Unfortunately, the only appropriate vegetables I had on hand when making this recipe was some garlic.  My wife and I don't normally eat much of this kind of vegetable - we're more into dark green leafy vegetables these days.  I could have bought them all separately, but it seemed a bit silly to me to buy an entire pack of carrots for just one, or an entire bundle of celery for only one or two stalks.  So I cheated.





There we go.  Carrots, Celery, Onion, Parsnips, Turnips, Leeks, Parsley and Dill.  All the required vegetables in a single package, in just about the right quantities.  Feel free to call me a heathen and prepare your pies from fresh vegetables instead.

 I just needed to chop them further and add the garlic.  You don't really want large chunks of vegetable in the filling for this recipe.


You should have about 2 cups of chopped vegetables when done.

Add some olive oil to a large saucepan over medium heat. Add the vegetables and cook until soft.


Remove the vegetables from the pan and set aside.

Add a bit more olive oil to the pan, then add the ground meat.  Traditionally, a Shepherd's pie should be made with ground lamb.  I couldn't find any ground lamb locally when I made this recipe.  As the idea of this kind of recipe is to stretch cheap meat with potatoes and other vegetables, I decided it was perfectly in the spirit of the recipe to use cheap fatty ground beef instead.  Technically that makes this a Cottage Pie instead.

To the beef add the Worcestershire sauce and about half a cup of the liquid from cooking the potatoes.  Traditional recipes usually call for sage or rosemary at this point, but my wife is deathly allergic to those spices so I don't use them.  Feel free to add them if you like.  Brown the meat, mixing it to ensure even cooking.


Add flour as you cook to thicken the mixture.  You want to end up with a semi-solid paste-like texture, as these pies need to hold together once cooked.  When the meat is just about cooked return the cooked vegetables to the pan and mix well.


This will make up the filling of the mini-pies.  Remove from heat and set aside.


Step 3:  Pie Crusts


Preheat the oven to 425 degrees F.

Spray your mini muffin trays with cooking spray.  I use four disposable aluminum trays that hold six muffins each when I make this, but there's no reason you can't use non-disposable muffin trays instead.  Open a container of biscuit dough.  Remove the biscuits one at a time, and with your finger spread each one out into a disc of about twice their original diameter.  Press the dough disks into the muffin tins to make dough-cups.

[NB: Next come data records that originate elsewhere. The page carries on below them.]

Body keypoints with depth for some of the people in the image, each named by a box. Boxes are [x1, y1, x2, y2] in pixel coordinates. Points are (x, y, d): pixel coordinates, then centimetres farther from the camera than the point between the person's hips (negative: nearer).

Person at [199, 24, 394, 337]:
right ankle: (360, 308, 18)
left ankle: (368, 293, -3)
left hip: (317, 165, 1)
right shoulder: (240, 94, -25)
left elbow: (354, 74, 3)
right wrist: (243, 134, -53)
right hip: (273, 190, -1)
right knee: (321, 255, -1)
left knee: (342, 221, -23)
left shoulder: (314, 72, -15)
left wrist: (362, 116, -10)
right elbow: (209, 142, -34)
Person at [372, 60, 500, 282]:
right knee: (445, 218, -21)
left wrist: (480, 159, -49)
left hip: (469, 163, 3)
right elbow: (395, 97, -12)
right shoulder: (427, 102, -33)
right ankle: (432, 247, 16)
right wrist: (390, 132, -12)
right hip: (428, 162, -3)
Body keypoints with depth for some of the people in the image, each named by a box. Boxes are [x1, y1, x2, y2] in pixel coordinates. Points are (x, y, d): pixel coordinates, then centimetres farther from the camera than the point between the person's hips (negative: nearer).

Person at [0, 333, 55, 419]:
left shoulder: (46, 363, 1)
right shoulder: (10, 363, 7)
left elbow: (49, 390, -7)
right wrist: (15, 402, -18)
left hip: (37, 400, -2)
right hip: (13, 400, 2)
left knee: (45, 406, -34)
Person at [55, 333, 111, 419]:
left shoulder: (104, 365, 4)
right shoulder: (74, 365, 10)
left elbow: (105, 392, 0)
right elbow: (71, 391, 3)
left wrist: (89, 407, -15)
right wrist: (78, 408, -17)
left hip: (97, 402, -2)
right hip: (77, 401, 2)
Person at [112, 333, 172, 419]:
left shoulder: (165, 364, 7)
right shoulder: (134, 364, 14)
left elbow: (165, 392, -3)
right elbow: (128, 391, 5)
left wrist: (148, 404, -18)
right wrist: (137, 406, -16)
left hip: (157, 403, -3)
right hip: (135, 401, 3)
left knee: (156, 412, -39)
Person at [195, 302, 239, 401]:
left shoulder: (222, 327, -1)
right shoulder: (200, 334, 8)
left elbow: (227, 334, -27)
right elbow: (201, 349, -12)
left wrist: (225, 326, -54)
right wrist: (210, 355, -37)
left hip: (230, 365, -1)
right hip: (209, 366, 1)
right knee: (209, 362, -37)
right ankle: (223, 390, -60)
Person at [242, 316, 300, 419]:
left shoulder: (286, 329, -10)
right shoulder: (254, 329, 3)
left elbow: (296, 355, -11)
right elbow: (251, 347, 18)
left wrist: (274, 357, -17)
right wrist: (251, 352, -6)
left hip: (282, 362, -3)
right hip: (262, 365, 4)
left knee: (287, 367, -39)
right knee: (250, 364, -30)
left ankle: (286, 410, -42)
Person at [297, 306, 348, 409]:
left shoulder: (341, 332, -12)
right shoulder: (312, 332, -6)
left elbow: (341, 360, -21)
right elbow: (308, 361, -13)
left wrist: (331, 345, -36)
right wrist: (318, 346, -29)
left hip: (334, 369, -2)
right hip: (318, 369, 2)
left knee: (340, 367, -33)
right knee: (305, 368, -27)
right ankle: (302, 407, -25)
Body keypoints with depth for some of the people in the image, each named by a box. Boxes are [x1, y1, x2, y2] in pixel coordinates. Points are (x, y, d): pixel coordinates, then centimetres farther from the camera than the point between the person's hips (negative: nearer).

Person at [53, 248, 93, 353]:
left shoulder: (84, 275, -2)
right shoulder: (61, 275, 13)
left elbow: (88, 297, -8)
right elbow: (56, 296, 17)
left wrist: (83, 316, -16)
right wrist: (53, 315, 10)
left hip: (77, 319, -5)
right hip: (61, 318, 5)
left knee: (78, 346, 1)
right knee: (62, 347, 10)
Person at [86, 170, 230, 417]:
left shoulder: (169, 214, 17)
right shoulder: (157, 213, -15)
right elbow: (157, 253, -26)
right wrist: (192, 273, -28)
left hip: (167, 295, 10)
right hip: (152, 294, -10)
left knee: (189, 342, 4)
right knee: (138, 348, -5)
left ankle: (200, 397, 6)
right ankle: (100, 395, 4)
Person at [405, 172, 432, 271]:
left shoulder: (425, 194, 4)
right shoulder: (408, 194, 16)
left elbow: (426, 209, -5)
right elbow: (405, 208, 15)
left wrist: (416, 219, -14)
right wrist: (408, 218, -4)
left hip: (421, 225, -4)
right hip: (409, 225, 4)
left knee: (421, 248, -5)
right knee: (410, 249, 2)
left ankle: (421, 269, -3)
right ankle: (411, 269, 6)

Once all the biscuits are in the tins, place them all in the oven.  Cook them for 6-8 minutes, then remove from the oven.  You do NOT want them to be fully cooked at this point, they should be just starting to turn brown on the outsides but still raw in the middle.  Keep the oven hot, you'll be needing it again soon.

While cooking, the centers of the pies will have swelled up.  With a spoon (or your fingers, once the pies have cooled enough) press the centers back down to make them into cups.

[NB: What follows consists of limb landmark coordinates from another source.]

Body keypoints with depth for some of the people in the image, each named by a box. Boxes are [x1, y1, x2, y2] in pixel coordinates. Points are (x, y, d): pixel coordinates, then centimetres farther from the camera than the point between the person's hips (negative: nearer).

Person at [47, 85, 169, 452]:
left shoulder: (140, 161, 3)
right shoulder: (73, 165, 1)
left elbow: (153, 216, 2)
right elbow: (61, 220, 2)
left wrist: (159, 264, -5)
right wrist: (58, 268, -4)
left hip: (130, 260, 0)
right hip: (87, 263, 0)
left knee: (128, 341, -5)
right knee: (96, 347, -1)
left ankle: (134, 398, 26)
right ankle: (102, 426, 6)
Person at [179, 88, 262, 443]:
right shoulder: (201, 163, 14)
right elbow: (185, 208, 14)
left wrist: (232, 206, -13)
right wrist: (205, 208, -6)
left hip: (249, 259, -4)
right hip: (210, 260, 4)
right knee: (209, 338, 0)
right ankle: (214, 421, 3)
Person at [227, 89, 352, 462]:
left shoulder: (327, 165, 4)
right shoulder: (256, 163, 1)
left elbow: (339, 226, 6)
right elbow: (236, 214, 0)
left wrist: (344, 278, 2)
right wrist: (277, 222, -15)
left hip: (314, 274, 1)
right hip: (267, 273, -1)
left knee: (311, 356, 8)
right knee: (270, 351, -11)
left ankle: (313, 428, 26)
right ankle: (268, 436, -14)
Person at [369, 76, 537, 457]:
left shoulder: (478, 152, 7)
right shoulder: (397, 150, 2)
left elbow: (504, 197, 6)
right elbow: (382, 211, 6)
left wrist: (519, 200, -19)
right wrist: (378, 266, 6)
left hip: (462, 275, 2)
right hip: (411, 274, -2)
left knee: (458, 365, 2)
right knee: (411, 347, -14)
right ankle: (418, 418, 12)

Step 4:  Assembly and final baking


Fill each pie-crust just full to the edge of the crust with the meat and vegetable filling.  You should have just enough filling to fill all 24 pies.


Next, scoop enough potato topping mixture onto each pie to cover the meat.  Again, you should have just enough to evenly cover all 24 pies.


Onto the pies sprinkle a bit of paprika, and then the rest of the shredded cheese.


Now return the pies to the oven, and bake for 12 to 15 minutes, or until the cheese is melted and the dough is browned.  Remove from the oven and let cool slightly before removing them from the baking trays.


Makes 24 muffins.
These can be eaten immediately while hot, reheated at a party, or stuck in the fridge for a week and eaten cold for lunch.  So far this recipe has been a huge hit at every potluck I've brought it to, but it also works well as a way of making a week's worth of dinners and lunches in one evening.

1 comment:

  1. Came here by way of TARDIS Prime, but OH MY GOD THIS LOOKS AMAZING. I've always loved Shepherd's Pie, and these look like a glorious take on it.